RibonanzaNet-SS in dev puzzlemaker

RNet has been enabled in puzzlemaker on the eternadev.org site for players to create RNet puzzles and assess how solvable those puzzles are. We would like to avoid a repeat of EFTK where players got frustrated by how difficult and illogical the EFTK player puzzles are. If you don’t have a dev account, you will need to create one. You can use the same player name and password as your main account for ease if you like.

There is no energy calculation in RNet and instead it provides an F1 score. View the F1 score by opening the spec box and keeping it open while flipping. (Box can be resized by dragging the corners.) If F1 proves unhelpful, then I can report to the researchers that RNet in the game would benefit from another metric for puzzle solving.

I recommend we keep puzzles under 300 bases to start because the RNet calculations become slower as the puzzles get longer. It will be great to see lots of pseudoknot puzzles, but non-pseudoknot puzzles also are good for testing. The puzzles on the dev site are for testing; they may not persist in the future. If you want to keep the structures for later use, keep a record for yourself.

2 Likes

Here are some observations I have made while making RNet puzzles:
There are no energies, though you can tell bulges, and all loops are boostable.


Interesting a GU on 80;71 forms this PK on 24;120. Another pic shows a GC unbinding in a stem. 215715_1748316981.png (1707×735)
This Rnet puzzle is called Rnet Study 3.

Interesting, it seems like since it’s a ML model, instead of building up the pairing probabilities, it starts with almost everything being able to pair with something else (albeit with <0.1 confidence), and as you add more pairs, it removes possible bonds until only your intended structure can form. It seems to like structures like <…(… …)…> a lot more than other folding engines, same with pks. It looks a lot like other AI models trained on a somewhat small dataset, where when given a really unlikely case, they give a really unlikely output. It’s a really interesting folding engine.

Thanks for the feedback! Can you post the RNet puzzle with that structure on the dev site? RNet was trained on >500,000 RNA sequences. Is that considered a small dataset?
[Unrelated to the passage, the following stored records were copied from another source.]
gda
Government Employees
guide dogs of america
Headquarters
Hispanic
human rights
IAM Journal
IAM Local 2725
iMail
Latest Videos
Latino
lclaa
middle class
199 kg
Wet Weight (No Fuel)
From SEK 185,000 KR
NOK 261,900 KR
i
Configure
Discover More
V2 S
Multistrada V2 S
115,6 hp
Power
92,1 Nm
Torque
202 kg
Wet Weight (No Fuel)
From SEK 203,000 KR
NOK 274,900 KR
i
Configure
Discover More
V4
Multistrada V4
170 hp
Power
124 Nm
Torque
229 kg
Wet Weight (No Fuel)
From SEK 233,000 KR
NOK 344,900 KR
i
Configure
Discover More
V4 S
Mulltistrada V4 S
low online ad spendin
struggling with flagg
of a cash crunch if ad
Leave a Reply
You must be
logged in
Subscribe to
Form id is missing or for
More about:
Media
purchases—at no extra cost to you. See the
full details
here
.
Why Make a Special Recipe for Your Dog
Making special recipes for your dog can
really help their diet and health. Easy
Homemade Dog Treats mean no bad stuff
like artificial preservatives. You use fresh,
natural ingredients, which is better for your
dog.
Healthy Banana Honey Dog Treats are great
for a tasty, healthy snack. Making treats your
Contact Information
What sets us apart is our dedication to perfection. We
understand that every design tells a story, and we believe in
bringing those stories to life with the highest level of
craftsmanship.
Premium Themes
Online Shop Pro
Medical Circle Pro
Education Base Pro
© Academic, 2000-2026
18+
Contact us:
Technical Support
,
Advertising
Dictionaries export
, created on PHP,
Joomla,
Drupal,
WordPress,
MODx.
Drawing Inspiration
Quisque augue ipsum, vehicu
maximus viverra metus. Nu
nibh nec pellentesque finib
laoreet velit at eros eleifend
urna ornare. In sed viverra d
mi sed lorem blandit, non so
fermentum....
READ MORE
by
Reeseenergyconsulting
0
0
Interesting, since simpler AI training sets like MNIST (https://en.wikipedia.org/wiki/MNIST_database) only have 40k training and 10k test, albeit they are simpler. While Rnet might have a different type of model to these AIs, since these have fixed input and output spaces, over 500k is a respectable size for a training set. I assume that’s the training data, not the test data, so it is interesting to see it create wildly impossible pseudoknots on a string of Adenines with only a few Uracils, Guanines, and Cystonines. I’ll look into it more, however, and post the unlikely sequences on the dev site soon :slight_smile:

Puzzle is posted :smiley:, here’s the seq if anyone needs it (they probably will): AAAAAAAAUAAAACAAAAUAAAAAAAAAACUUUUAAAAAAAAAAAAAAAAAAAAAAAAGUGACAAAUAAACAAAAAAAAAAAAGCGAAAAAAAAGAAAAAA

To set RibonanzaNet-SS in context for newer players, RNet is far from perfect. RNet 2 has been released, if anyone would like to try it on the Kaggle site. No accurate RNA folding prediction model exists. That is one of the primary reasons Eterna exists, to help researchers develop better models. I personally don’t think a 2D model, such as Vienna 2, could ever be usably accurate without taking 3D contacts into account. Which is precisely what we are trying to accomplish with RNet.